Aw shucks, it’s my first internet meme. It seems reading habit discussions are going around the internet these days. I got this from Teresa and there was a great post this morning on BookEnds on childhood reading. I’d love to hear your answers, either in the comments, or on your own blog.
Do you remember how you developed a love for reading?
I don’t remember a time when I couldn’t read, but I do remember that the first chapter book I read was Enid Blyton’s Five go to Kirrin island. I also remember being in grade one and trying to go to the section in the library where I could find Charlie and the Chocolate Factory, and the librarian gently but firmly steering me back to the picture book section. Being read to as a child was crucially important.
What are some of the books you read as a child?
Do you have a few hours? I would typically bring ten to twelve books home a week from the library. Favourites, at different ages, were Enid Blyton, L.M. Montgomery, Arthur Ransome, Laura Inglis Wilder, Edward Eager, E.M. Nesbit, Elizabeth Enright, Eloise Jarvis McGraw (Greensleeves – I still reread this one), Grace Richardson (Apples Every Day – this one too), Noel Streatfield, Mara Kay, Maud Hart Lovelace, Joan Aiken, Alison Uttley, Rosemary Sutcliff, etc. etc. I also started exploring the adult section at a fairly young age, and discovered Jean Plaidy and Victoria Holt (who were, of course, the same person).
What is your favourite genre?
I’m eclectic — I’ll read the best books in any genre.
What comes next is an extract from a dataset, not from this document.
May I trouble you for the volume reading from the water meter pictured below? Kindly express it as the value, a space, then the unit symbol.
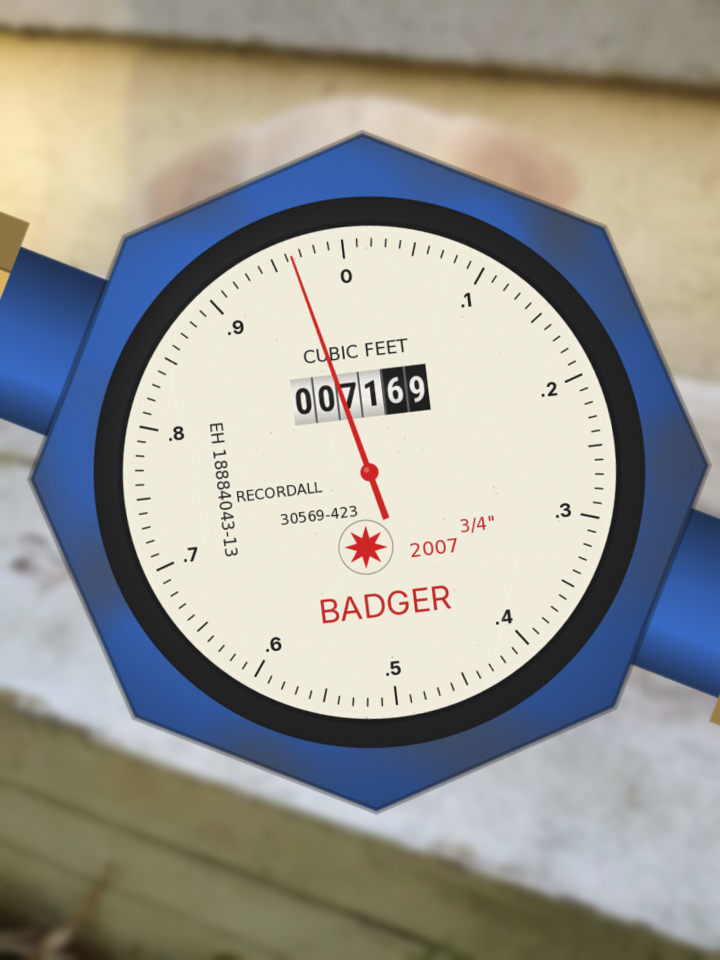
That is 7168.96 ft³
Literary fiction and historical fiction, especially about times and places I don’t know much about, are old favourites. Mysteries/thrillers and fantasy are more recent loves. I haven’t read much SF (does William Gibson count?) but I expect I’ll get to it some day.
Do you have a favourite novel?
Every time I reread Doris Lessing’s Golden Notebook, Carol Shields’ Republic of Love, and Tolkien’s Lord of the Rings I get something completely different out of them. So they would be god desert island candidates.
Where do you usually read?
On my bed.
When do you usually read?
In the evening,
Do you usually have more than one book you are reading at a time?
Not happily. If I do, it means that I wasn’t enjoying my first book and I’ll probably never go back to it. So I suppose technically, I have one book that I’m reading and another I think I should be reading.
Do you read nonfiction in a different way or place than you read fiction?
I read cookbooks like I read novels. I read other non fiction for research purposes, so I am usually taking notes.
Do you buy most of the books you read, or borrow them, or check them out of the library?
I buy them, used and new.
Do you keep most of the books you buy? If not, what do you do with them?
I try to cull them periodically and I usually end up donating a bag or two to a book sale. But since much more than a bag or two of books enters my house every year, there is a problem here.
If you have children, what are some of the favourite books you have shared with them? Were they some of the same ones you read as a child?
It has been fascinating rereading old books to my son and seeing which hold up and which don’t. Madeleine L’Engle, Susan Cooper, Arthur Ransome, and The Phantom Tollbooth were as good as they ever were. All my Narnia book preferences had changed. Some old friends were not as good on rereading.
What are you reading now?
I’m in the middle of an old Elizabeth Peters, The Camelot Caper. Good fun.
Do you keep a TBR (to be read) list?
A TBR stack on the top of one bookshelf.
What’s next?
Not sure, but I just bought my very first book by Lois McMaster Bujold, Paladin of Souls, so that may be it.
What books would you like to reread?
I reread books often, which is why I keep most of the books I buy. I suspect the book I have read the most often is L.M. Montgomery’s Rilla of Ingeside. If it’s not that one, it is definitely one of hers.
Who are your favourite authors?
In no particular order, Laurie Colwin, Margaret Elphinstone, Dorothy Dunnett, Carol Shields, Mary Wesley, Margaret Drabble, A.S. Byatt, Doris Lessing, Charles de Lint, Elizabeth George, Dorothy Sayers, J.R.R. Tolkien, Angela Thirkell, P.D. James, Sarah Caudwell, Cecelia Holland, Pamela Dean, Vera Brittain, Garth Nix, Gail Godwin, Connie Willis, Susan Howatch, Susan Isaacs, Melissa Banks and I should probably shut up now because I could go on forever but there was probably something else you planned to do today.